* [Lesetext]
↓
Seit Organisationen wie Greenpeace die Kampagne für saubere Kleidung und Publikationen wie das Schwarzbuch Markenfirmen auf Menschenrechtsverletzungen, Kinderarbeit, globale Ausbeutung und Umweltzerstörung durch multinationale Unternehmen hinweisen, wollen immer mehr Menschen ihre Konsumprodukte aus ethisch und ökologisch „korrekter“ Herkunft beziehen. Häufig erhalte ich Anfragen, ob man diese oder jene Marke denn mit reinem Gewissen kaufen könne. Verlage drängen mich, doch endlich ein „Weißbuch Markenfirmen“ zu schreiben, also sozusagen eine Liste ethisch „unbedenklicher“ Marken.
Auch wenn ich damit womöglich viel Geld verdienen könnte: Eine solche Liste wird es von mir nicht geben. Weil es erstens unmöglich ist, weltweit agierende Konzerne mit Tausenden Zulieferbetrieben so umfassend zu kontrollieren, dass man sie „freisprechen“ könnte. Zweitens hat jeder Multi, der seine Profite auf Basis der Unterschiede zwischen armen und reichen Ländern erwirtschaftet, ein systematisches Interesse daran, diese Unterschiede aufrecht zu erhalten: Das liegt nicht an „bösen“ oder unwilligen ManagerInnen, sondern an einem Wirtschaftssystem, das Ausbeutung ökonomisch belohnt und so zur Geschäftsgrundlage macht.
Natürlich gibt es Hunderttausende kleine und mittlere Firmen, denen eine ökologisch und sozial nachhaltige Wirtschaftsweise wichtiger ist als die schnelle Rendite. Doch ein „Weißbuch“ über meinen Lieblingsschuster oder die Fahrradhändlerin ums Eck würde Leserinnen und Leser in Frankfurt, Budapest oder Buenos Aires relativ wenig interessieren.
↑
* [Extrahierte Daten]
↓
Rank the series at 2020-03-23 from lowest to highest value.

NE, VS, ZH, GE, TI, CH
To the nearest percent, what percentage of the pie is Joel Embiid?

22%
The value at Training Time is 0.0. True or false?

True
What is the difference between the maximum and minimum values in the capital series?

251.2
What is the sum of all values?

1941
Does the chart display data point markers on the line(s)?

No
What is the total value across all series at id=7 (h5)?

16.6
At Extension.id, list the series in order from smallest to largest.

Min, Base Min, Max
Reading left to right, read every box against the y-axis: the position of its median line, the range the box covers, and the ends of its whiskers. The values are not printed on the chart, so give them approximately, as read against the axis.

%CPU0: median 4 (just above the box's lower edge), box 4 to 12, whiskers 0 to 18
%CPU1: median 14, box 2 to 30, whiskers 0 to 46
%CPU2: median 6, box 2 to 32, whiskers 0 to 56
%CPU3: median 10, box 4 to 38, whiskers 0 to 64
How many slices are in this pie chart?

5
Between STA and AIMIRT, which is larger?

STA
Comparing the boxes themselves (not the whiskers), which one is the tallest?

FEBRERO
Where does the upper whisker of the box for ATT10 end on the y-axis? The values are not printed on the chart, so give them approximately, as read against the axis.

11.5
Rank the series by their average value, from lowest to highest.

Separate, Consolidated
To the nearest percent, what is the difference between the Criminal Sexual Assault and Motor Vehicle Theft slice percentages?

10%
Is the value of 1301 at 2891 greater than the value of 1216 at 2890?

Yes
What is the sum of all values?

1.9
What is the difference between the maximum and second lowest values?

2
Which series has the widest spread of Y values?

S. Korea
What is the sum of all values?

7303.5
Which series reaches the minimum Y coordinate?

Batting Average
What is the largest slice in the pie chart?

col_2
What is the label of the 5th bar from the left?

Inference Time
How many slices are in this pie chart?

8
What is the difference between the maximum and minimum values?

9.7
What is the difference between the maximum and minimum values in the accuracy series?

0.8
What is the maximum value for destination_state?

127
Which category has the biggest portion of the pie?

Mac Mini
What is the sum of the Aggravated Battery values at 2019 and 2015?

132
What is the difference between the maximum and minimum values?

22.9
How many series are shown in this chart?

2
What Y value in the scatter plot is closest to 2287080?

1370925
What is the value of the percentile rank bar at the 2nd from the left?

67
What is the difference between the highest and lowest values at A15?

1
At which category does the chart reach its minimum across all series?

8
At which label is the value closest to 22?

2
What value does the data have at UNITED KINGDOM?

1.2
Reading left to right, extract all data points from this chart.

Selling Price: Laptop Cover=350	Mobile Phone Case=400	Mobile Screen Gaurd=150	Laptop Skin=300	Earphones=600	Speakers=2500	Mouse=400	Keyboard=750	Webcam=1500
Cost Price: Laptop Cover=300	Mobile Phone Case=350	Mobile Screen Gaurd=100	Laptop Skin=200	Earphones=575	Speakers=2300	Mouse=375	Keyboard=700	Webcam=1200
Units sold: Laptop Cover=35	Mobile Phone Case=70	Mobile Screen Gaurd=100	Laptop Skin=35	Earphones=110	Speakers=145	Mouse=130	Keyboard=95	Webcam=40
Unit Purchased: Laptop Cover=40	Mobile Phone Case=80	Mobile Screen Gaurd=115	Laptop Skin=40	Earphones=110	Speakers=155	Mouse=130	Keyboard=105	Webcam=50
↑
* [Ziel der Aufgabe] Kopiere aus dem Lesetext oben wortgetreu den Abschnitt, der mit den Worten „Auch wenn ich“ beginnt und mit „zur Geschäftsgrundlage macht.“ endet.

* [Ergebnis der Aufgabe]
Auch wenn ich damit womöglich viel Geld verdienen könnte: Eine solche Liste wird es von mir nicht geben. Weil es erstens unmöglich ist, weltweit agierende Konzerne mit Tausenden Zulieferbetrieben so umfassend zu kontrollieren, dass man sie „freisprechen“ könnte. Zweitens hat jeder Multi, der seine Profite auf Basis der Unterschiede zwischen armen und reichen Ländern erwirtschaftet, ein systematisches Interesse daran, diese Unterschiede aufrecht zu erhalten: Das liegt nicht an „bösen“ oder unwilligen ManagerInnen, sondern an einem Wirtschaftssystem, das Ausbeutung ökonomisch belohnt und so zur Geschäftsgrundlage macht.